Connecting with a new audience also means understanding their particular perspective. While Betterment’s retail content addresses a more general audience of consumers with little to no financial knowledge, BI is reaching out to a much more savvy reader. The industry insider content will also be more technical than the retail brand’s stories—and on top of all of this, it will have to address a unique challenge: negative perceptions of the product.

“Betterment and other automated investment services had originally been cast as the enemy of financial advisors. But that isn’t the case,” New says. “[It’s about] making sure that we’re communicating the right message to financial advisors. The idea is that the Betterment product isn’t a threat to them, but actually a tool to help them build their practice.”

Every audience has its own distinct qualities. While replicating processes can work for a brand launching a new publication, identifying what makes the new audience different and customizing content around those factors is critical.

Clone the quality

Though the topics addressed in BI’s content will be different from the retail program, one lesson the team will carry over from their first success is to forgo the temptation to generate traffic with a large quantity of articles. Instead, their focus will be on high-quality content that attracts more relevant and valuable readers.

“Quality over quantity,” says Betterment Growth Manager Sarah Kaufman. “It took a little while for us to learn that as we started to increase publication frequency, though we had an inkling that it was the case.”

Amongst retail customers, they’ve found content that relies on their own data and analysis performs well—stories such as “High-Frequency Monitoring: A Short-Sighted Behavior” and “Data Suggested Women Are Better (Behaved) Customers,” which New says helped to spawn at least five organic press articles in publications like Fortune. They’re hoping to find similar success through high-quality reporting for the BI audience.

“We use Betterment data to set our stories apart,” Kaufman says. “It’s very rare that you’d read one of our stories and say, ‘Yeah, obviously,’ because we’re always looking for fresh angles. We use data to really show evidence of the points that we’re making. And a lot of times it’s exclusive data.”

At BI, they’ll also work to replicate the successes they’ve found with interactive content, like this handy IRA calculator, and stay away from reactionary stories on breaking financial news. Though it may not include custom data or interactive content, every brand has a unique recipe for high-quality content. Identifying that winning combination and folding it into a second publication can position the new venture for similar success.

Repurpose promotion and distribution

The Betterment content team has found a winning balance between production and promotion, and it’s one they plan to use with BI’s content.

“Oftentimes people spend 80 percent of their time on the actual production of the content and only 20 percent of the time on the promotional side of it,” Kaufman says. “It should be more of a balance so that you actually get people seeing and reading the content and ultimately going back to your site and converting.”

For Betterment and BI, that means a mix of social channels and strategic publishing partnerships.

“A lot of the partners we had pre-BI we knew were a bit more advisor-focused,” Kaufman says.
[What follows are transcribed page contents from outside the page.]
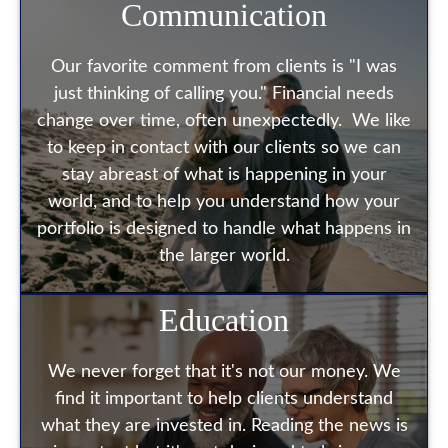
Communication
Our favorite comment from clients is "I was
just thinking of calling you." Financial needs
change over time, often unexpectedly. We like
to keep in contact with our clients so we can
stay abreast of what is happening in your
world, and to help you understand how your
portfolio is designed to handle what happens in
the larger world.
Education
We never forget that it's not our money. We
find it important to help clients understand
what they are invested in. Reading the news is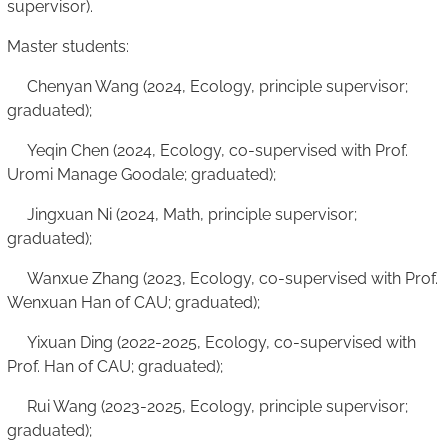
supervisor).
Master students:
Chenyan Wang (2024, Ecology, principle supervisor;
graduated);
Yeqin Chen (2024, Ecology, co-supervised with Prof.
Uromi Manage Goodale; graduated);
Jingxuan Ni (2024, Math, principle supervisor;
graduated);
Wanxue Zhang (2023, Ecology, co-supervised with Prof.
Wenxuan Han of CAU; graduated);
Yixuan Ding (2022-2025, Ecology, co-supervised with
Prof. Han of CAU; graduated);
Rui Wang (2023-2025, Ecology, principle supervisor;
graduated);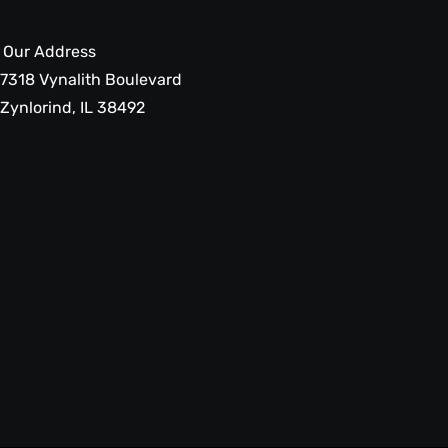
Our Address
7318 Vynalith Boulevard
Zynlorind, IL 38492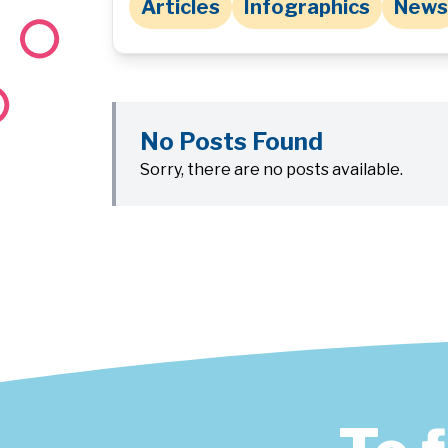
Articles
Infographics
News
No Posts Found
Sorry, there are no posts available.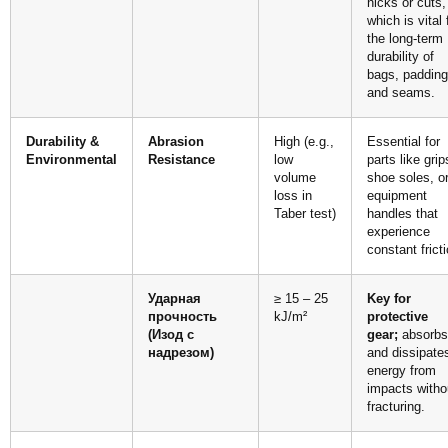
nicks or cuts,
which is vital 
the long-term
durability of
bags, padding
and seams.
Durability &
Abrasion
High (e.g.,
Essential for
Environmental
Resistance
low
parts like grip
volume
shoe soles, o
loss in
equipment
Taber test)
handles that
experience
constant fricti
Ударная
≥ 15 – 25
Key for
прочность
kJ/m²
protective
(Изод с
gear;
absorbs
надрезом)
and dissipate
energy from
impacts witho
fracturing.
The new BI brand allowed them to make better use of those partnerships by writing advisor-focused content to better match those publications’ audiences.
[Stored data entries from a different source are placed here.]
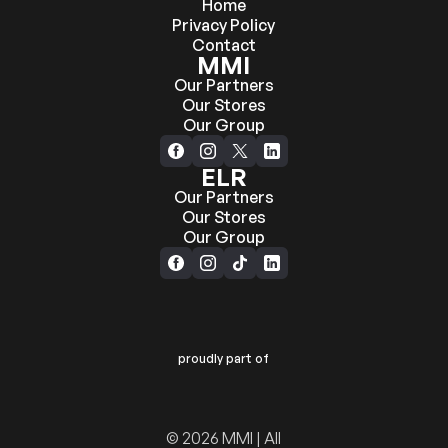
Home
Privacy Policy
Contact
MMI
Our Partners
Our Stores
Our Group
ELR
Our Partners
Our Stores
Our Group
proudly part of
© 2026 MMI | All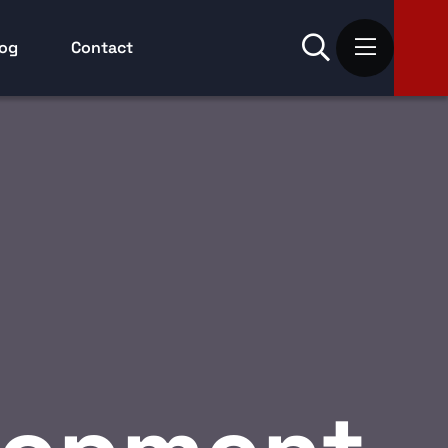
log
Contact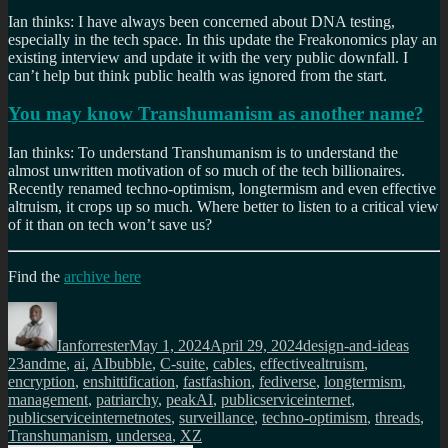
Ian thinks: I have always been concerned about DNA testing,
especially in the tech space. In this update the Freakonomics play an
existing interview and update it with the very public downfall. I
can’t help but think public health was ignored from the start.
You may know Transhumanism as another name?
Ian thinks: To understand Transhumanism is to understand the
almost unwritten motivation of so much of the tech billionaires.
Recently renamed techno-optimism, longtermism and even effective
altruism, it crops up so much. Where better to listen to a critical view
of it than on tech won’t save us?
Find the
archive here
Author
Posted
Categories
Tags
on
Ianforrester
May 1, 2024
April 29, 2024
design-and-ideas
23andme
,
ai
,
AIbubble
,
C-suite
,
cables
,
effectivealtruism
,
encryption
,
enshittification
,
fastfashion
,
fediverse
,
longtermism
,
management
,
patriarchy
,
peakAI
,
publicserviceinternet
,
publicserviceinternetnotes
,
surveillance
,
techno-optimism
,
threads
,
Transhumanism
,
undersea
,
XZ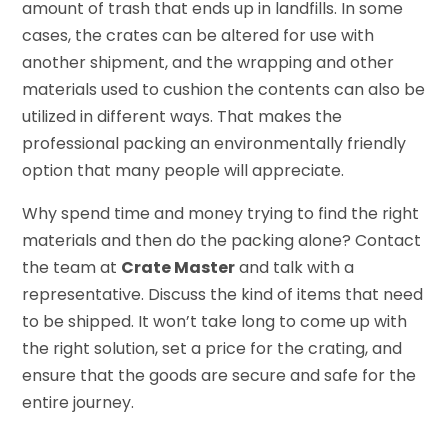
amount of trash that ends up in landfills. In some
cases, the crates can be altered for use with
another shipment, and the wrapping and other
materials used to cushion the contents can also be
utilized in different ways. That makes the
professional packing an environmentally friendly
option that many people will appreciate.
Why spend time and money trying to find the right
materials and then do the packing alone? Contact
the team at
Crate Master
and talk with a
representative. Discuss the kind of items that need
to be shipped. It won’t take long to come up with
the right solution, set a price for the crating, and
ensure that the goods are secure and safe for the
entire journey.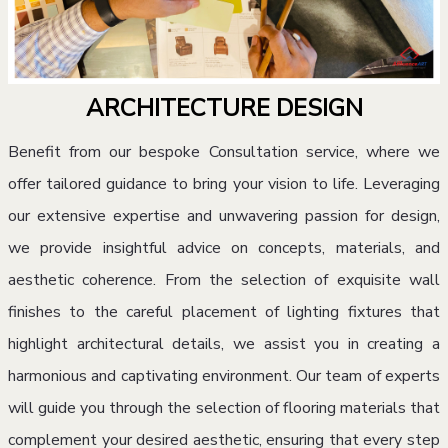
ARCHITECTURE DESIGN
Benefit from our bespoke Consultation service, where we
offer tailored guidance to bring your vision to life. Leveraging
our extensive expertise and unwavering passion for design,
we provide insightful advice on concepts, materials, and
aesthetic coherence. From the selection of exquisite wall
finishes to the careful placement of lighting fixtures that
highlight architectural details, we assist you in creating a
harmonious and captivating environment. Our team of experts
will guide you through the selection of flooring materials that
complement your desired aesthetic, ensuring that every step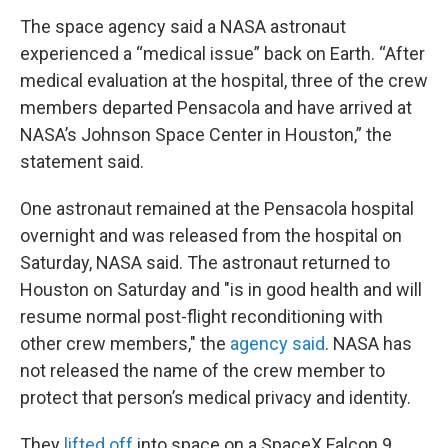
The space agency said a NASA astronaut
experienced a “medical issue” back on Earth. “After
medical evaluation at the hospital, three of the crew
members departed Pensacola and have arrived at
NASA’s Johnson Space Center in Houston,” the
statement said.
One astronaut remained at the Pensacola hospital
overnight and was released from the hospital on
Saturday, NASA said. The astronaut returned to
Houston on Saturday and "is in good health and will
resume normal post-flight reconditioning with
other crew members," the
agency said
. NASA has
not released the name of the crew member to
protect that person’s medical privacy and identity.
They
lifted off
into space on a SpaceX Falcon 9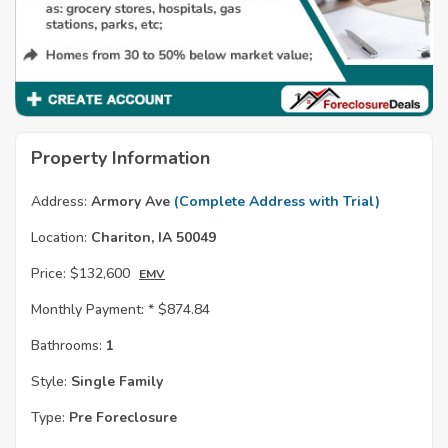
Property Information
Address:
Armory Ave
(Complete Address with Trial)
Location:
Chariton, IA 50049
Price:
$132,600
EMV
Monthly Payment: *
$874.84
Bathrooms:
1
Style:
Single Family
Type:
Pre Foreclosure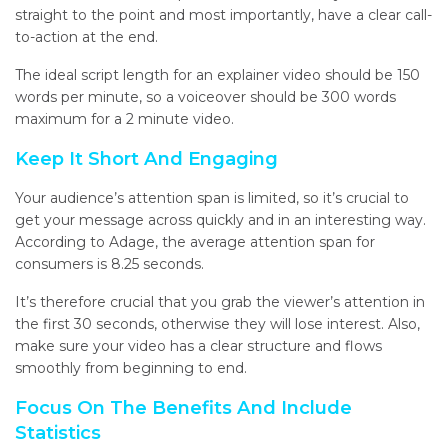
straight to the point and most importantly, have a clear call-
to-action at the end.
The ideal script
length
for an explainer video should be 150
words per minute, so a voiceover should be 300 words
maximum for
a
2 minute
video.
Keep It Short And Engaging
Your audience’s attention span is limited, so it’s crucial to
get your message across quickly and in an interesting way.
According to Adage, the average attention span for
consumers is 8.25 seconds.
It’s therefore crucial that you grab
the viewer’s attention in
the first 30 seconds, otherwise they will lose interest.
A
lso,
make sure your video has a clear structure and flows
smoothly from beginning to end.
Focus On The Benefits And Include
Statistics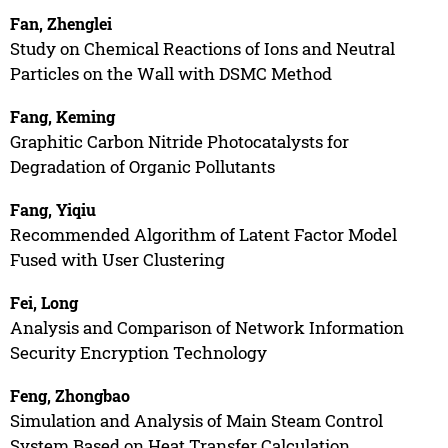
Fan, Zhenglei
Study on Chemical Reactions of Ions and Neutral
Particles on the Wall with DSMC Method
Fang, Keming
Graphitic Carbon Nitride Photocatalysts for
Degradation of Organic Pollutants
Fang, Yiqiu
Recommended Algorithm of Latent Factor Model
Fused with User Clustering
Fei, Long
Analysis and Comparison of Network Information
Security Encryption Technology
Feng, Zhongbao
Simulation and Analysis of Main Steam Control
System Based on Heat Transfer Calculation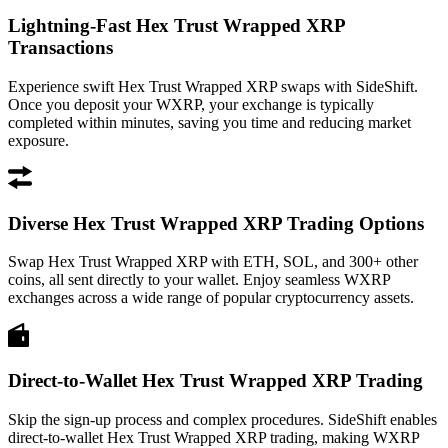
Lightning-Fast Hex Trust Wrapped XRP
Transactions
Experience swift Hex Trust Wrapped XRP swaps with SideShift.
Once you deposit your WXRP, your exchange is typically
completed within minutes, saving you time and reducing market
exposure.
Diverse Hex Trust Wrapped XRP Trading Options
Swap Hex Trust Wrapped XRP with ETH, SOL, and 300+ other
coins, all sent directly to your wallet. Enjoy seamless WXRP
exchanges across a wide range of popular cryptocurrency assets.
Direct-to-Wallet Hex Trust Wrapped XRP Trading
Skip the sign-up process and complex procedures. SideShift enables
direct-to-wallet Hex Trust Wrapped XRP trading, making WXRP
The Betterment Institutional site is just about a month old (though some relevant content from Betterment’s original resource center has helped populate the archives already), so how well the team’s blend of replication and reinvention will work remains to be seen. But their recipe is built on proven ingredients.

“We are using our original framework as a starting point, but we are very nimble,” says Kaufman. “We’ll build on it when we need to do so.”